** Records supplied follows **
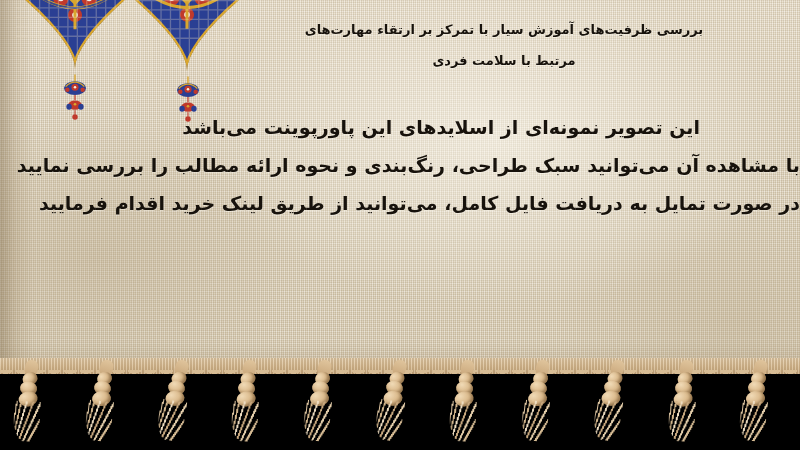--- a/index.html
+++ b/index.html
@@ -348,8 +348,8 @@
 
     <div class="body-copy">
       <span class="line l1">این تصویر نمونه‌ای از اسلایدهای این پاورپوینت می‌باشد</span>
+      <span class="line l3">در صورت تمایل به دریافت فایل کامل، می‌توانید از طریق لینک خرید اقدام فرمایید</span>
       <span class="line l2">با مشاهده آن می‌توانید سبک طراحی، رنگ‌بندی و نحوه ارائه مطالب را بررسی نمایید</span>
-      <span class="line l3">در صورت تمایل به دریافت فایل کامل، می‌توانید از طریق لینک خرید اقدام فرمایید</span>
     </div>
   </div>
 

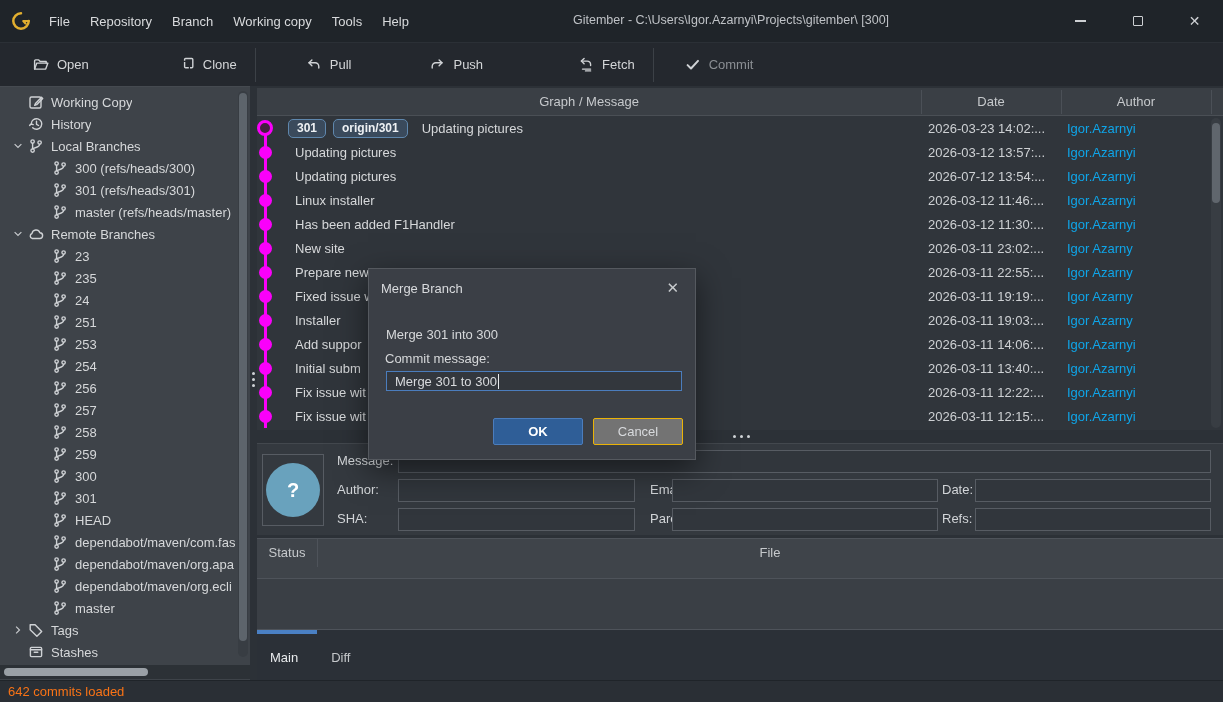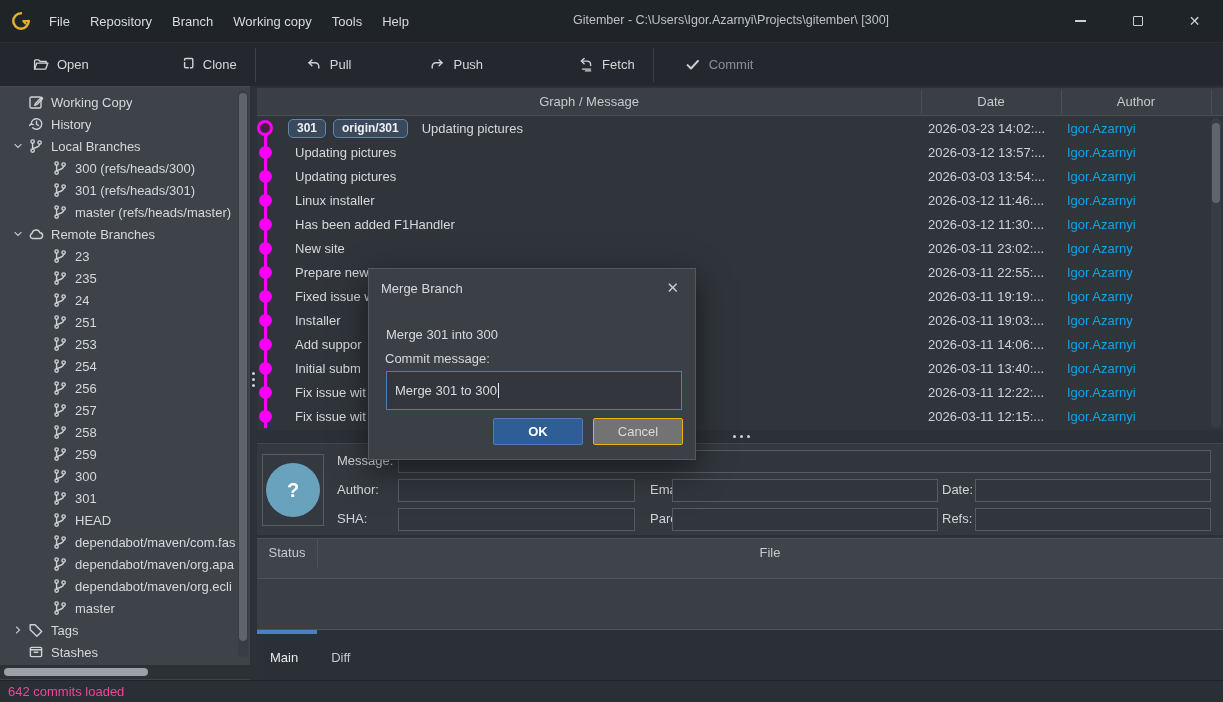--- a/index.html
+++ b/index.html
@@ -560,7 +560,7 @@
               <span class="dot"></span>
               <span></span>
               <span class="cmsg">Updating pictures</span>
-              <span class="cdate">2026-03-03 13:54:...</span>
+              <span class="cdate">2026-07-12 13:54:...</span>
               <span class="cauthor">Igor.Azarnyi</span>
             </div>
             <div class="crow">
** End of Records supplied **
Required work:
Find the word "صورت" in the entries above. Copy every line that has it.

Task result:
+      <span class="line l3">در صورت تمایل به دریافت فایل کامل، می‌توانید از طریق لینک خرید اقدام فرمایید</span>
-      <span class="line l3">در صورت تمایل به دریافت فایل کامل، می‌توانید از طریق لینک خرید اقدام فرمایید</span>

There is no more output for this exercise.